Things Hold Together
Foundations for a systemic treatment of verbal and nominal tone in Plateau Shimakonde
This is a study of Plateau Shimakonde, a sub-dialect of the Makonde language which is spoken on the Makonde Plateau in northern Mozambique.
The study examines the phonological and morphological units which contribute to word structure in the verbal and nominal systems, and proposes that word formation in each of these systems is hierarchical. On this basis, simple or ‘basic’ structures which constitute core matrices in each system are distinguished from more complex or ‘derived’ structures which constitute expanded matrices.
In the verbal system, it is proposed that the core tense-aspect matrix contains just four basic structures: two perfective tenses referring to past events, and two imperfective tenses referring to non-past events. Negative, conjoint and relative verb structures are then derived, or ‘built’, from these basic forms. In the nominal system, it is proposed that simple or ‘basic’ nouns consist of a neutral noun prefix added to a simple stem. Different kinds of complex nouns are then derived from these basic forms.
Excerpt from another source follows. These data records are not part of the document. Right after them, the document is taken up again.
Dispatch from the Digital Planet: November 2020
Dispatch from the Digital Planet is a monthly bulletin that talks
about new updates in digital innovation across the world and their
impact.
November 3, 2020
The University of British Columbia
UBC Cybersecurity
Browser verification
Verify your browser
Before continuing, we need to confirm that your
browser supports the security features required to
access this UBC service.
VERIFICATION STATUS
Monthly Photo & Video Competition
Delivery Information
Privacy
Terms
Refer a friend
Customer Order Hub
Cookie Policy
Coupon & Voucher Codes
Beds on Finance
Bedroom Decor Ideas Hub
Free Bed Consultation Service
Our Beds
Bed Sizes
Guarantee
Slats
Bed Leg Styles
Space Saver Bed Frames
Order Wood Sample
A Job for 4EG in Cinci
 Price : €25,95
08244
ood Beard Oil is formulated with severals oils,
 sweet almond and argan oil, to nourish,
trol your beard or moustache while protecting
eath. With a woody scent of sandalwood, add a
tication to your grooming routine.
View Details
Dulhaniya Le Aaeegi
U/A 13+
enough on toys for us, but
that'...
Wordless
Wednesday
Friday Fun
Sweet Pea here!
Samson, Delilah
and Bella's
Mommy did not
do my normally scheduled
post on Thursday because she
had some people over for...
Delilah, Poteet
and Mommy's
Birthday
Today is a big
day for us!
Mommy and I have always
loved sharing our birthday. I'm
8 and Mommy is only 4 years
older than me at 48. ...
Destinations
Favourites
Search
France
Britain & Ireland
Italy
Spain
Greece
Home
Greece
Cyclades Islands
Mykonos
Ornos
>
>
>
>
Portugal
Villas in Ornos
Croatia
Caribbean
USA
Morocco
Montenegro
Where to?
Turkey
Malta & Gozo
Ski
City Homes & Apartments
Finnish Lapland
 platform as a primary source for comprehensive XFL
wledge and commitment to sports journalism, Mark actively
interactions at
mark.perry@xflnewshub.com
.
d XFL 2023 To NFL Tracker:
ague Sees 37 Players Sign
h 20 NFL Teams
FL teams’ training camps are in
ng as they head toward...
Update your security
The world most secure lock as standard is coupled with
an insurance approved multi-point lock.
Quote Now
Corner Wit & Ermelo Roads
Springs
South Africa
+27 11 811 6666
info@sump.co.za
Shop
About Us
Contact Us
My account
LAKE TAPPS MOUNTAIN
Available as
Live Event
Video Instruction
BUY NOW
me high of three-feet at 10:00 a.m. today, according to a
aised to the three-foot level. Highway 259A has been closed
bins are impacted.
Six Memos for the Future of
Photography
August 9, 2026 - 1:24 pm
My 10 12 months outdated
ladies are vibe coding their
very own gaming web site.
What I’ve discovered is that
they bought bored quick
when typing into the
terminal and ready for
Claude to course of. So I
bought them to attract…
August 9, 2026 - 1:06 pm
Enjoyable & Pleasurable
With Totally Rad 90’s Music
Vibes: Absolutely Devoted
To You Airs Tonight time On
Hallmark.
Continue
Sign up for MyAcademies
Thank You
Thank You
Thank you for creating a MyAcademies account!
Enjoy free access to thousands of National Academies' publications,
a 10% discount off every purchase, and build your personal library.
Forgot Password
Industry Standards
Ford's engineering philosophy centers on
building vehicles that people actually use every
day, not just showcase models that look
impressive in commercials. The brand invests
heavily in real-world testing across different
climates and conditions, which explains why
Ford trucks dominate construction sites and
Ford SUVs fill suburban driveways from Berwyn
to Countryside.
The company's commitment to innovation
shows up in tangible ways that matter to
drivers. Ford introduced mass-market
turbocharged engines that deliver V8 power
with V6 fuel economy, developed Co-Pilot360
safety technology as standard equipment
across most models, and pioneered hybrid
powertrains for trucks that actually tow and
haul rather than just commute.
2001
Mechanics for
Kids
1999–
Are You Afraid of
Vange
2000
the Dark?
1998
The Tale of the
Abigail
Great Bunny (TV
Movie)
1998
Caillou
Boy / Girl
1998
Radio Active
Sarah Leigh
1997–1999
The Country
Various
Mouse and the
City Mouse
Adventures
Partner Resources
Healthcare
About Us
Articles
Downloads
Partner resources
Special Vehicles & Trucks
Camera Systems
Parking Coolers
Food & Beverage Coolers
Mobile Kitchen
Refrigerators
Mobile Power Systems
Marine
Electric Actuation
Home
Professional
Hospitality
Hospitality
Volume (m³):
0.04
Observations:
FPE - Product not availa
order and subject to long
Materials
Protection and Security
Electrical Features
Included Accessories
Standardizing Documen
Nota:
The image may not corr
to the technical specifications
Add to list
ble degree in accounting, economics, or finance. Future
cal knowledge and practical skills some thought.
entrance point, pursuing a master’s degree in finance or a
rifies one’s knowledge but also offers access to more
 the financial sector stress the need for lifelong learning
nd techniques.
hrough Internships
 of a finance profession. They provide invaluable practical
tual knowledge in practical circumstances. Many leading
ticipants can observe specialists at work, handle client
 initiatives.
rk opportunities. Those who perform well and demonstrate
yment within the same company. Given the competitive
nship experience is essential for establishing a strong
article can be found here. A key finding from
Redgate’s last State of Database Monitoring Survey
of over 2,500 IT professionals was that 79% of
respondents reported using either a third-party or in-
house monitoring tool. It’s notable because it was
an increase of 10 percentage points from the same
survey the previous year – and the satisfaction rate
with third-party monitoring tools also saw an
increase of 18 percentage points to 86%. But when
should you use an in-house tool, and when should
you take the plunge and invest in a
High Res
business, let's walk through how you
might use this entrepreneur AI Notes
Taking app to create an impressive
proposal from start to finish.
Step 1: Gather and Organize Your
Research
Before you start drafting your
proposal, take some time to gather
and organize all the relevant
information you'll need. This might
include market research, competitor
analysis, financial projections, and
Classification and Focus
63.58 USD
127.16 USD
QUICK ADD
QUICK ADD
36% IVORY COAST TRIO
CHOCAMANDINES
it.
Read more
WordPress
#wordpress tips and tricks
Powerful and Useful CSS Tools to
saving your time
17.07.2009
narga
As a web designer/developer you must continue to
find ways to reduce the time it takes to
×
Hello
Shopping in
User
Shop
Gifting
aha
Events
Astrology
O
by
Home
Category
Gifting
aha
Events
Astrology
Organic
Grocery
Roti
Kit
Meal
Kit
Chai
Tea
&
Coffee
The study lays the foundation for a systemic treatment of the way in which different underlying tone patterns in the language are formed and relate to each other as part of a coherent morphosemantic system. In an appendix, it is proposed that the underlying tone patterns which are assigned to derived structures are not arbitrary but are instead derived from the patterns assigned to basic structures in each system.